Some organizations have started phasing the return of their employees. Adopting a hybrid system, where each department is assigned days they will be coming to the office, will help limit the damage in case an outbreak does happen.
The employees are segmented according to their roles, skill sets, and their ability to work remotely. It is advised to not force employees to return to work if they are apprehensive or unsure. Utilize employee feedback to amend and revise policies to make the working environment less stressful.
What the Employees Expect from HR
For the sake of employees feeling safe and the business continuing to prosper, employees expect to be informed regarding all the risks involved and what the organization can do in the event of an employee contracting coronavirus.
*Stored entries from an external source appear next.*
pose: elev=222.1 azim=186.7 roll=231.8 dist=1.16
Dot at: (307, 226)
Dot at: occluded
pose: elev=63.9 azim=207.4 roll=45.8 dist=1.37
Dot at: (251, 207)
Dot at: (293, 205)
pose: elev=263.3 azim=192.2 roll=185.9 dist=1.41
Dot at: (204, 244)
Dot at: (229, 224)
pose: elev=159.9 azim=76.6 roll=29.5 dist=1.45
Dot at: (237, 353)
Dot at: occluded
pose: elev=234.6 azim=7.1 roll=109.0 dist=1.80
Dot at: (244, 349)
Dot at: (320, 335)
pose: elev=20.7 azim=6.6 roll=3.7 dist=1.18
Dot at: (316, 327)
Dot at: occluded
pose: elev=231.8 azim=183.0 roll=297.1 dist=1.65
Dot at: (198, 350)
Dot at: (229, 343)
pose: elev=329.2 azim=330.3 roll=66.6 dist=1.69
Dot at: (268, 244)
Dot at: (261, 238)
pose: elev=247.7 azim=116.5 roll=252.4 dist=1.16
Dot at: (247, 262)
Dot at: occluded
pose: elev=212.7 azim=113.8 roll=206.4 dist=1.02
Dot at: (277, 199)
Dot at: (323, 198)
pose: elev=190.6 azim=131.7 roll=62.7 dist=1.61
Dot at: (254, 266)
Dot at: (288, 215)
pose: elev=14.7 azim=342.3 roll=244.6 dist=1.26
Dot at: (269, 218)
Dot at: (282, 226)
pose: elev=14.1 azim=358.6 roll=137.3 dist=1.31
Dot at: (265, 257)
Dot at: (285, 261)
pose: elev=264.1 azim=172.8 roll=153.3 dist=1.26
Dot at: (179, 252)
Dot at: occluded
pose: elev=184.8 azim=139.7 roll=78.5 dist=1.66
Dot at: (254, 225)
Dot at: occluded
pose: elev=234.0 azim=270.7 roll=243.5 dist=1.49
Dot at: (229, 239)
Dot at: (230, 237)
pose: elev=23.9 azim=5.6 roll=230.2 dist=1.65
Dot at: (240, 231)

HR is expected to be as transparent as possible and it should aim at creating a system where employees are made aware of high-risk and low-risk locations within the facility. For example, the kitchen pantry and coffee station are commonly used areas by all employees working. The role of HR should include adding information banners and signs in these areas. They should also aim to provide sanitization equipment like antiseptic wipes, hand sanitizers, and a mask dispenser for the employees to use.
The Role of HR
Employers and HR management are all committed to revising and modifying policies to ensure a safe return and working environment for all employees. The following are some key policy recommendations that HR can implement in order to prepare the workplace for employees' return:
The most crucial part of making the office space safe for return is to ensure that all the necessary precautions are taken to curb the spread of the virus. The installation of hand sanitizer dispensers all over the office, frequent sanitization of common office equipment such as the photocopier, coffee machines, conference room tables, and the likes should be the top priority. It is advised to implement temperature screenings for all and weekly rapid PCR testing of a randomly selected sample of employees to track the safety and wellbeing of all.
Remote Work Policies
While some companies may not be able to accommodate their entire workforce back into the office, it is important to review remote work policies – especially for those roles and job titles that don't necessarily need to be physically present to get their work done. It is recommended to set clear expectations and guidelines for remotely working individuals and provide them with the tools needed for effective communication and cohesion with other departments and clients.
Acknowledging Non-work Stress on Employees
Covid-19 adversely impacted every single individual in its own way. Some lost their loved ones, some lost their jobs, and arguably everyone lost a little bit of themselves from staying home for over a year. It is important for HR executives to acknowledge that their employees are not only stressed out about their work but about their livelihoods as well. Arranging team-building activities and scheduling self-help workshops for your employees will help ease their transition back into their office life.
It's Okay to Seek Professional Help
The thing about mental health is that you never know when it's going to start acting up and bring you down. If the anxiety persists and you are finding it extremely difficult to complete the simplest of tasks, you should try voicing it out to your supervisor and consult a professional.
At the end of the day, the role of HR cannot be understated when it comes to easing the transition between WFH and working back in the office. The policies they implement and the steps they take post the opening up of workspaces will be crucial in the initial stages of going “back to normal.”